▸ Dokumentauszug
Kinder kolorieren eine Weltkarte mit Blau- und Grünstiften
Nicht nur, aber auch Kinder sollen in einer ökologisch wie sozial besseren Welt aufwachsen können. Der verantwortungsvolle Umgang mit Ressourcen ist ein erster Schritt dorthin.
IMAGO/Pete Muller

Kreislaufwirtschaft ist angesichts der Umweltproblematik in aller Munde. Spätestens seit dem im Dezember 2019 von der EU-Kommission auf den Weg gebrachten Green Deal, einem Paket politischer Initiativen zur ökologischen und sozialen Verbesserung der Welt, sind kleine wie große Unternehmen instruiert, in welche Richtung es geht. Noch aber spießt es sich an vielen Stellen, und die Kreislaufwirtschaft nimmt weniger rasch Fahrt auf als geboten erscheint. Wo genau die Schwachstellen sind, hat die Plattform Industrie 4.0 Österreich, ein Thinktank mit Ideengebern aus verschiedensten gesellschaftlichen Bereichen, herauszuarbeiten versucht.

21 Seiten umfasst das Papier mit der Überschrift "Auf dem Weg zur Kreislaufwirtschaft". Es ist das Ergebnis eines breitangelegten Diskussionsprozesses. Kreislaufwirtschaft sei viel mehr als Recycling, betonen René Hofmann und Roland Sommer im Gespräch mit dem STANDARD.

Digitalisierung

Hofmann ist Vorstand des Instituts für Energietechnik und Thermodynamik an der TU Wien und hat die Expertengruppe geleitet, die auch Vorschläge an die Politik formuliert hat. Sommer ist der Geschäftsführer der als Verein organisierten Plattform Industrie 4.0. Zu den Gründungsmitgliedern gehören neben dem Klimaschutzministerium und der Bundesarbeiterkammer auch die Fachverbände Elektro- und Elektronik- sowie Metalltechnische Industrie, die Industriellenvereinigung sowie die Produktionsgewerkschaft Pro-Ge.

Digitalisierung sei zentral, um alle benötigten Informationen sofort greifbar zu haben, auch was vor- und nachgelagerte Schritte bei der Herstellung eines Produkts betreffe. Generell sei ein stärkeres Zusammenspiel der Unternehmen samt Preisgabe von Daten notwendig, damit Kreislaufwirtschaft in der Breite funktionieren könne, sagen Hofmann und Sommer. Unternehmen hätten einen Vorteil, wenn sie ihre Produktionsprozesse – unterstützt von der Politik durch Förderprogramme – rechtzeitig umstellten.

▸ Untersuchte Daten
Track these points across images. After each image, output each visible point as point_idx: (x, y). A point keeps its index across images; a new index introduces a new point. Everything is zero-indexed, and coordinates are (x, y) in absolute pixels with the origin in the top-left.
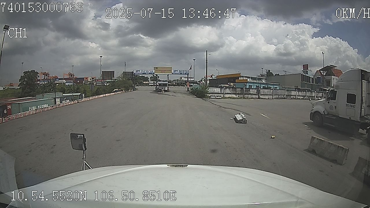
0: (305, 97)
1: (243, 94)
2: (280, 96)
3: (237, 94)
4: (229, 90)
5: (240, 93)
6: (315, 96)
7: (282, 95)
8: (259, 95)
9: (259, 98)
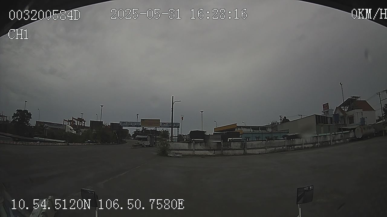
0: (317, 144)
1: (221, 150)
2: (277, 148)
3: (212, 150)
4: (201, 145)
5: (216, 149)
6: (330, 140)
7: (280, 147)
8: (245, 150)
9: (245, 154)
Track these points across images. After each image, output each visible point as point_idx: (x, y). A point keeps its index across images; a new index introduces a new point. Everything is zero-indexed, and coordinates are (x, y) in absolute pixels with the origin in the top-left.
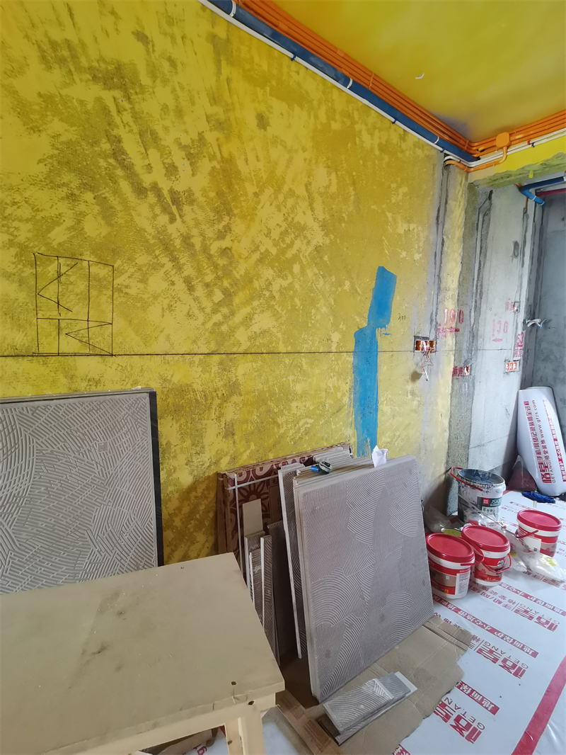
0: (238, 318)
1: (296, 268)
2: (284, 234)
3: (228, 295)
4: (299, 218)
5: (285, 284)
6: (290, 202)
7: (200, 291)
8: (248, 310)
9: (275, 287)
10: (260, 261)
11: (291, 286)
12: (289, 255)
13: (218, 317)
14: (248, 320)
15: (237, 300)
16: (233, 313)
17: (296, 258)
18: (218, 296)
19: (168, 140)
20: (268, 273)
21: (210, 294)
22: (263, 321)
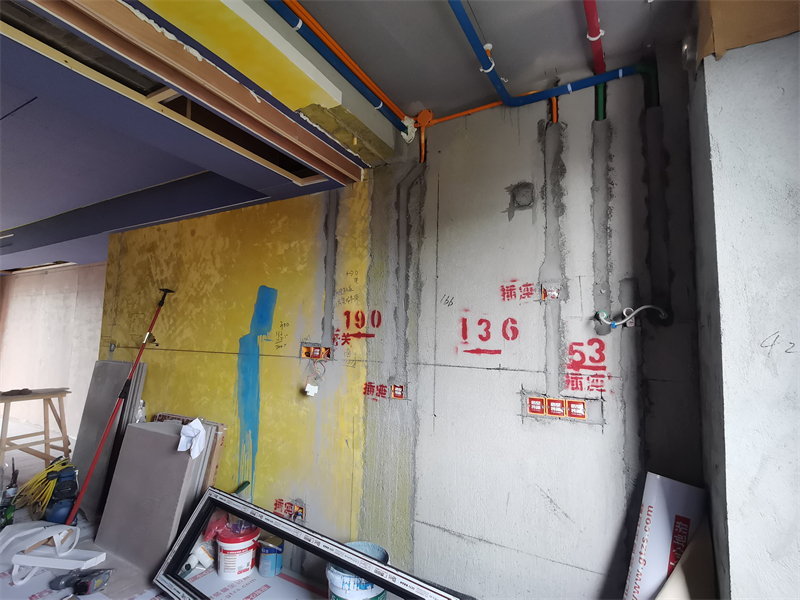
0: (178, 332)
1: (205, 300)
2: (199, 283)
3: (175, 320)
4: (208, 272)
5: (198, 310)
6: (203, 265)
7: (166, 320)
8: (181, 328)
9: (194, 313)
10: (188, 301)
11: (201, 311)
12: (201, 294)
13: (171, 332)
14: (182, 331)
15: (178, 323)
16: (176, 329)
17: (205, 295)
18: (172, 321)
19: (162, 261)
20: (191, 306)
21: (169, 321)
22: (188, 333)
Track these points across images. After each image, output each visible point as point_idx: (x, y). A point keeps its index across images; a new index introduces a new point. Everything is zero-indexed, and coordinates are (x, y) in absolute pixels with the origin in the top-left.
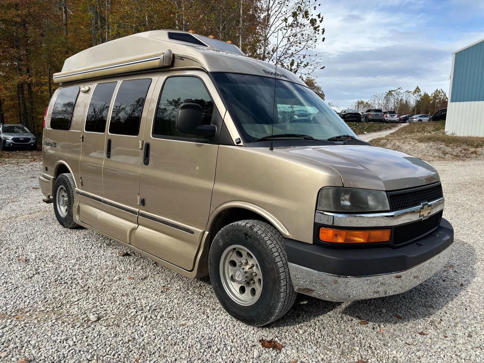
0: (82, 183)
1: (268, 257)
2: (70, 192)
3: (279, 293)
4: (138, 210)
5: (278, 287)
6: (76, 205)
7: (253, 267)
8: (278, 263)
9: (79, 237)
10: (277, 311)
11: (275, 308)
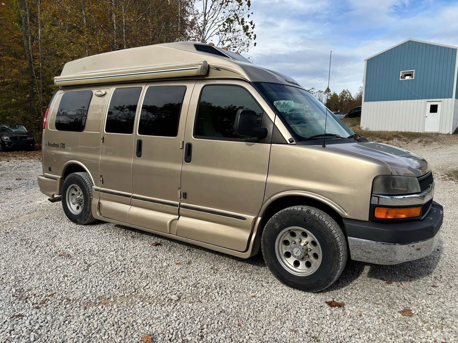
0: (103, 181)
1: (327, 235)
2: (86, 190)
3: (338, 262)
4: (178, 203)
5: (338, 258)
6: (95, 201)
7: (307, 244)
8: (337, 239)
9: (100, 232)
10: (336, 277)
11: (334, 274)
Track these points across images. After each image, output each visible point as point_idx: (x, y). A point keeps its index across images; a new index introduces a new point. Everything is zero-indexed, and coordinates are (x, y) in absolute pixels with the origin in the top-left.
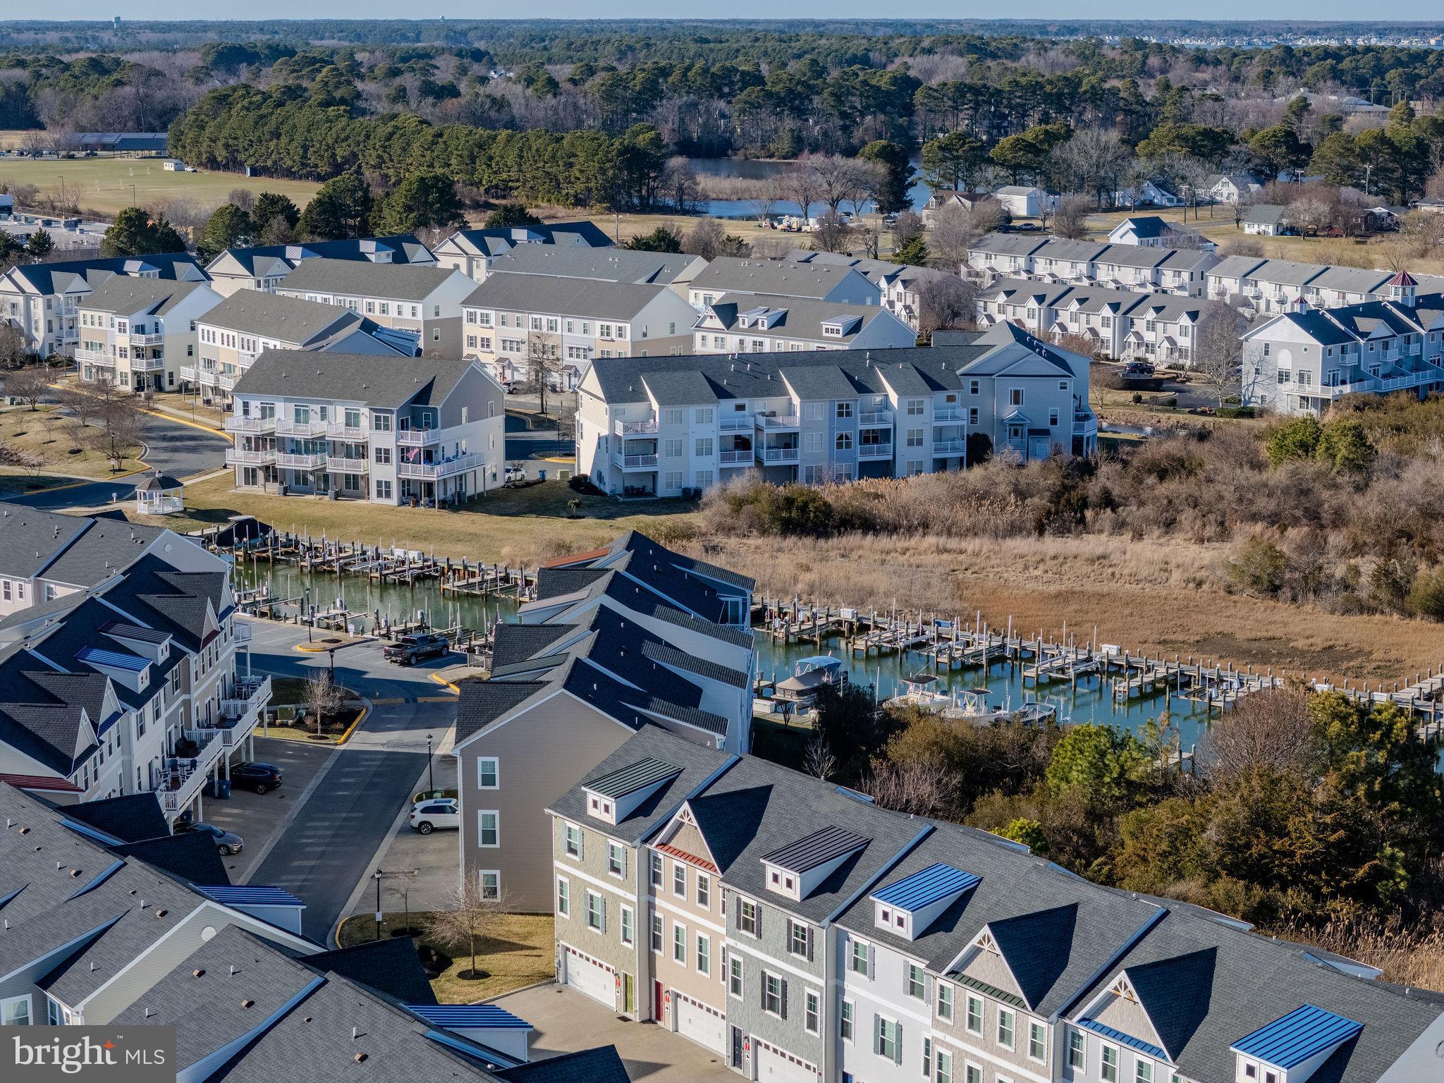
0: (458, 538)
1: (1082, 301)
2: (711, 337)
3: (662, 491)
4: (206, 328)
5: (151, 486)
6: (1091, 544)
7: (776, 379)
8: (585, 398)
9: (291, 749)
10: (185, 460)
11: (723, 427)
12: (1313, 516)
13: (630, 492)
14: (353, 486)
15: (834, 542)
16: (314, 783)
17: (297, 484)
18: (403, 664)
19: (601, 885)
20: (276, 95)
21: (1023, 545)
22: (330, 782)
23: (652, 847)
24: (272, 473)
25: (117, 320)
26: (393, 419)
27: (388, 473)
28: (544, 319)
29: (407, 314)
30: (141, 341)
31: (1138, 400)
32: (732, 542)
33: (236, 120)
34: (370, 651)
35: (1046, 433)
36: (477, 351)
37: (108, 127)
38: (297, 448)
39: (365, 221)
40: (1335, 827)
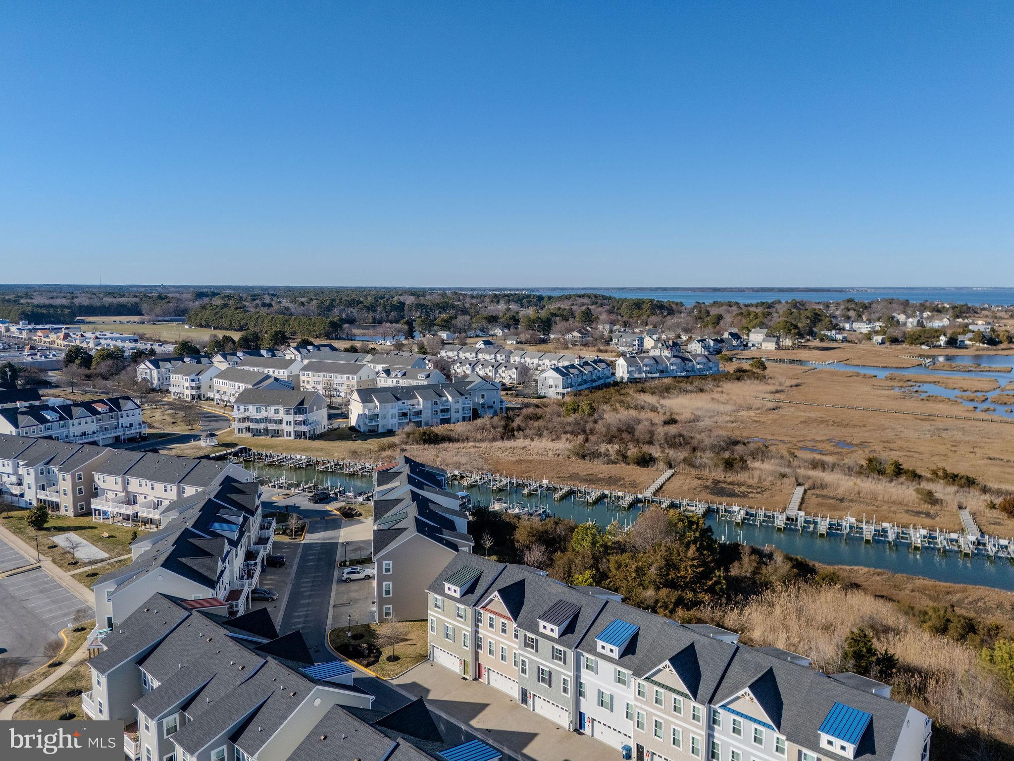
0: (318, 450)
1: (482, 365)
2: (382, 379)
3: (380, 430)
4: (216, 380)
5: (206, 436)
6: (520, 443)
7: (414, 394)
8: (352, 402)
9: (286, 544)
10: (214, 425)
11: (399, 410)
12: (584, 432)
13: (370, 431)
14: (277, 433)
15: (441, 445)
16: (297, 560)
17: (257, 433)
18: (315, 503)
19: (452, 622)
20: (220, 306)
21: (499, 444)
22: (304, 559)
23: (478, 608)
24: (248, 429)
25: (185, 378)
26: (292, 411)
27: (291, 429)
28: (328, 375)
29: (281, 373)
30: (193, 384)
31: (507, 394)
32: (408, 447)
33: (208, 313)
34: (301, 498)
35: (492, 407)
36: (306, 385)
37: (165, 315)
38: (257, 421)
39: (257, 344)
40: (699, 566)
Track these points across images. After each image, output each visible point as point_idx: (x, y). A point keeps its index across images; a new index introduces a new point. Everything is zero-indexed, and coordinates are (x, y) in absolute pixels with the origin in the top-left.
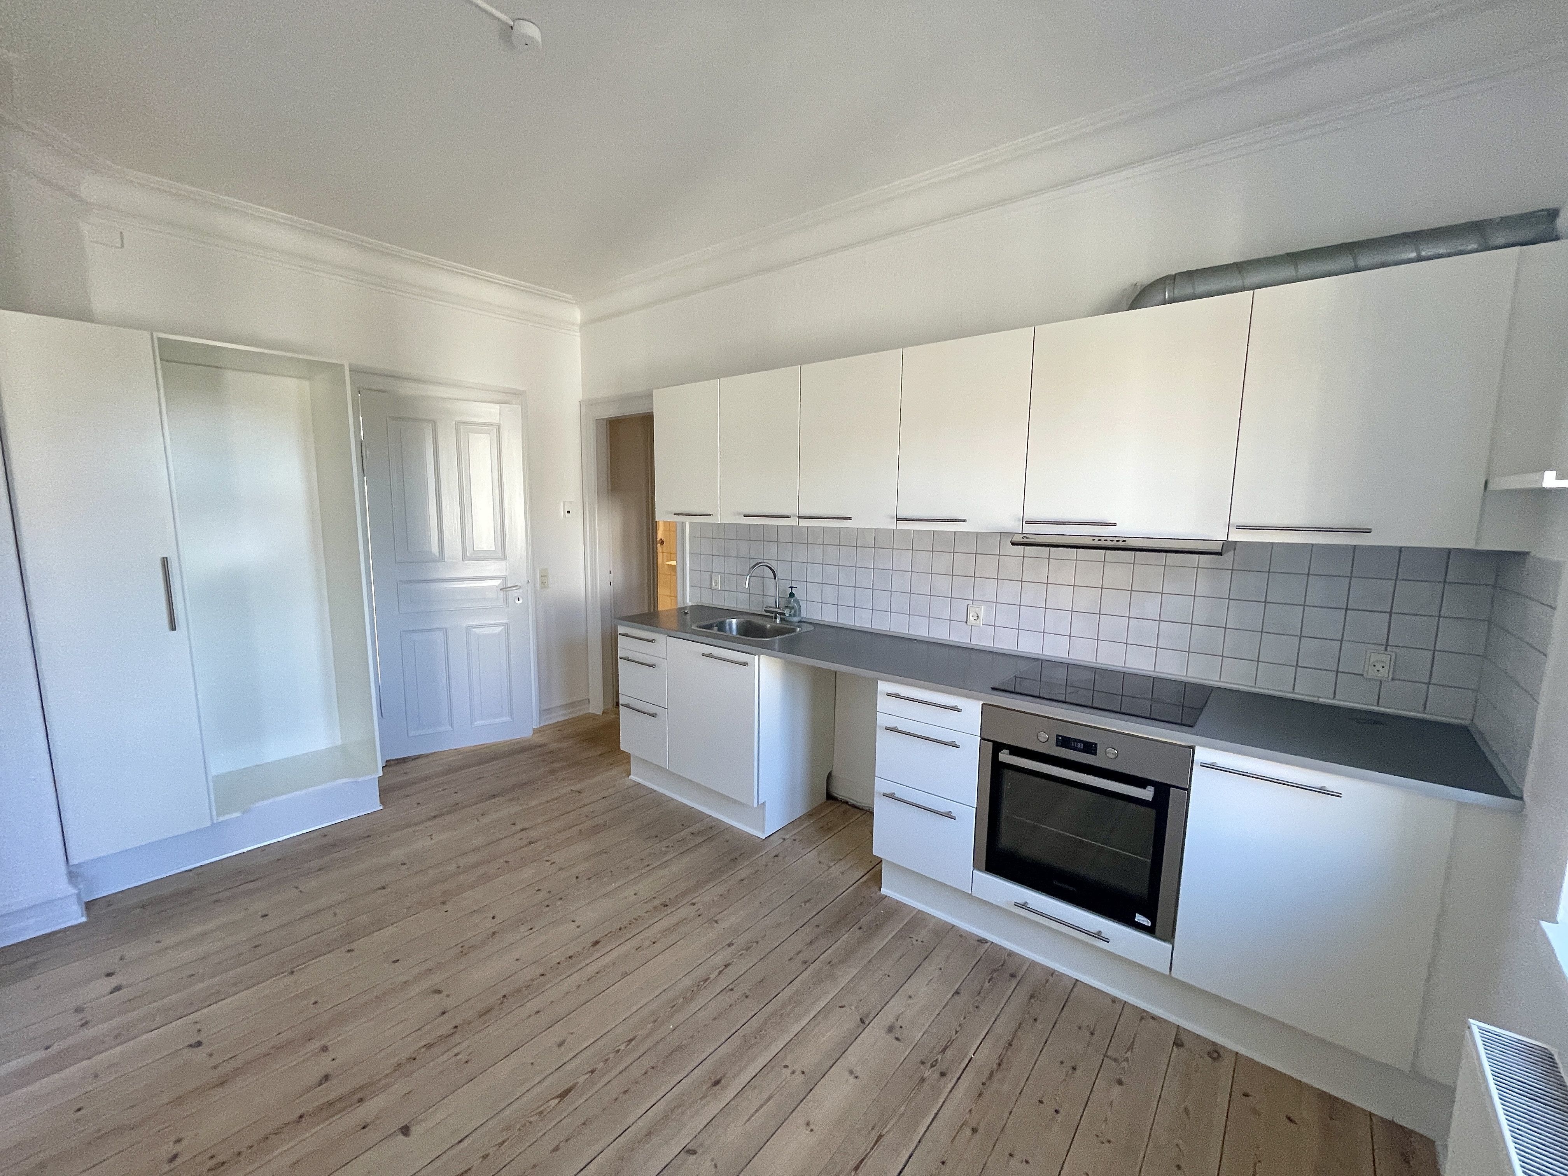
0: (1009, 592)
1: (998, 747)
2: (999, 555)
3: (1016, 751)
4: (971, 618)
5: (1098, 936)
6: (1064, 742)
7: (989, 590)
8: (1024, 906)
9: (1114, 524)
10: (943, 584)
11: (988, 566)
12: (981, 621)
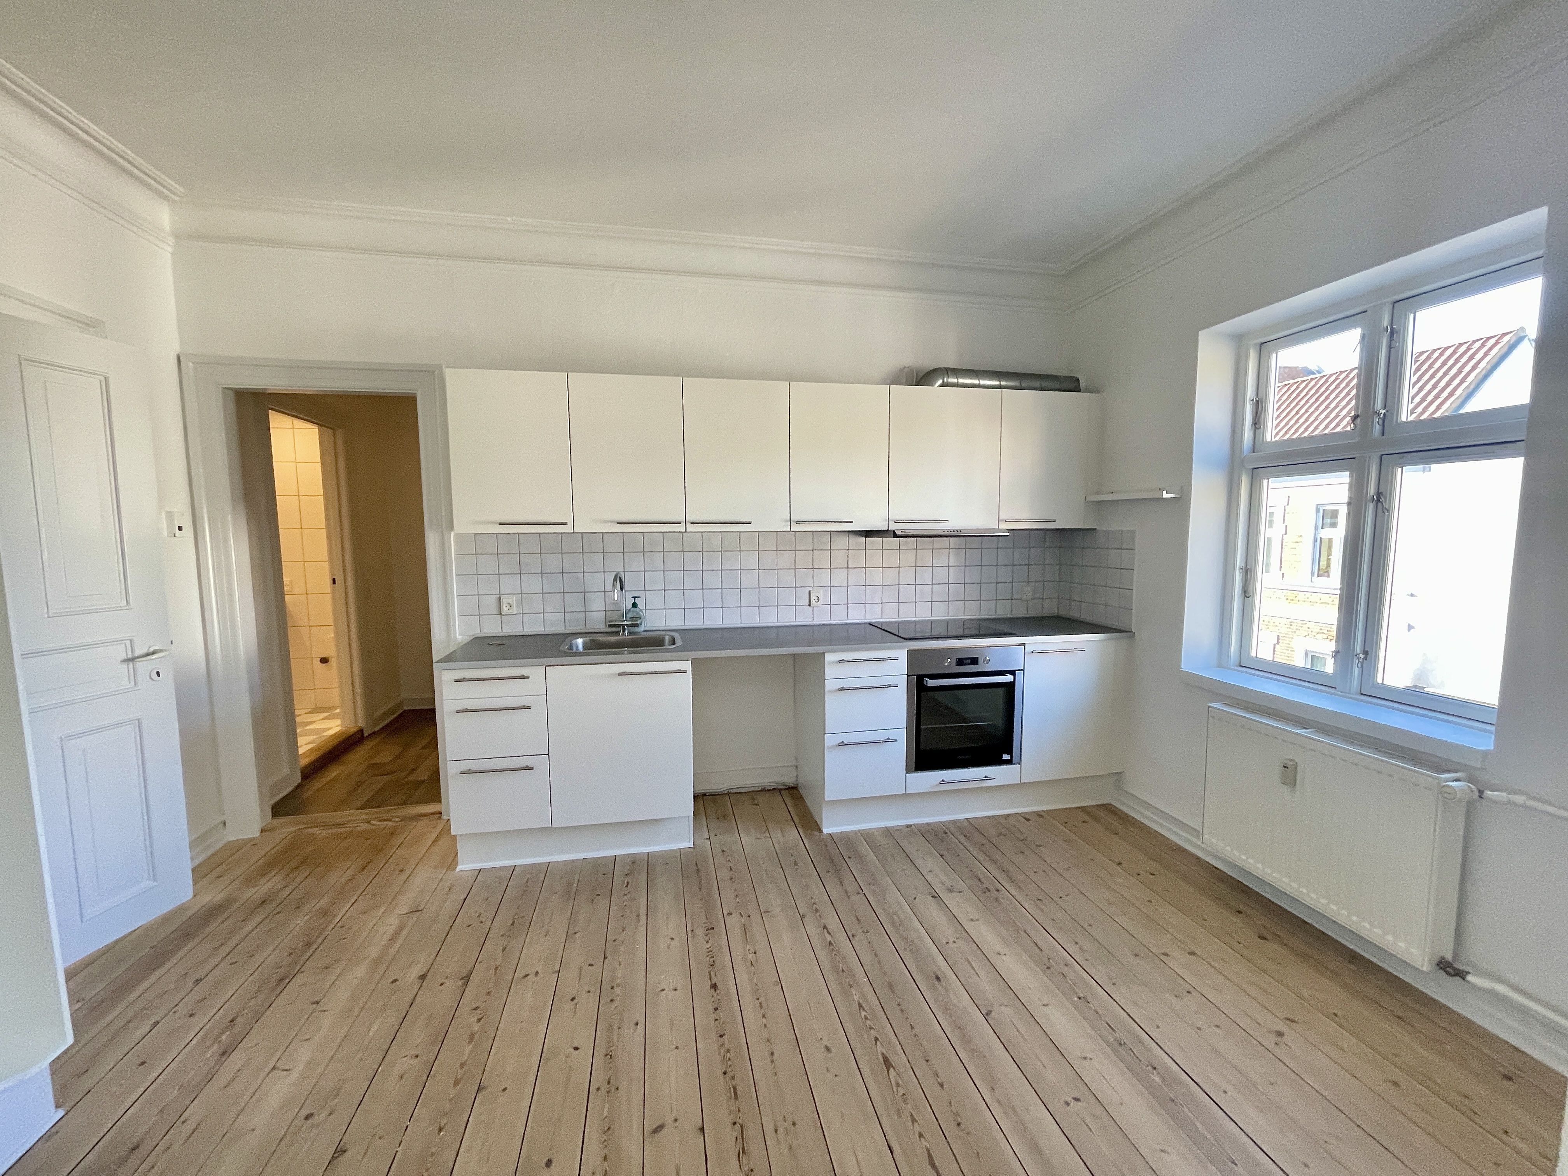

▸ Aufgabenstellung
Geben Sie aus dem Artikel über die Kreislaufwirtschaft alles von „Hofmann ist Vorstand“ bis hinunter zu „die Produktionsgewerkschaft Pro-Ge.“ wortgetreu wieder.

▸ Lösung der Aufgabe
Hofmann ist Vorstand des Instituts für Energietechnik und Thermodynamik an der TU Wien und hat die Expertengruppe geleitet, die auch Vorschläge an die Politik formuliert hat. Sommer ist der Geschäftsführer der als Verein organisierten Plattform Industrie 4.0. Zu den Gründungsmitgliedern gehören neben dem Klimaschutzministerium und der Bundesarbeiterkammer auch die Fachverbände Elektro- und Elektronik- sowie Metalltechnische Industrie, die Industriellenvereinigung sowie die Produktionsgewerkschaft Pro-Ge.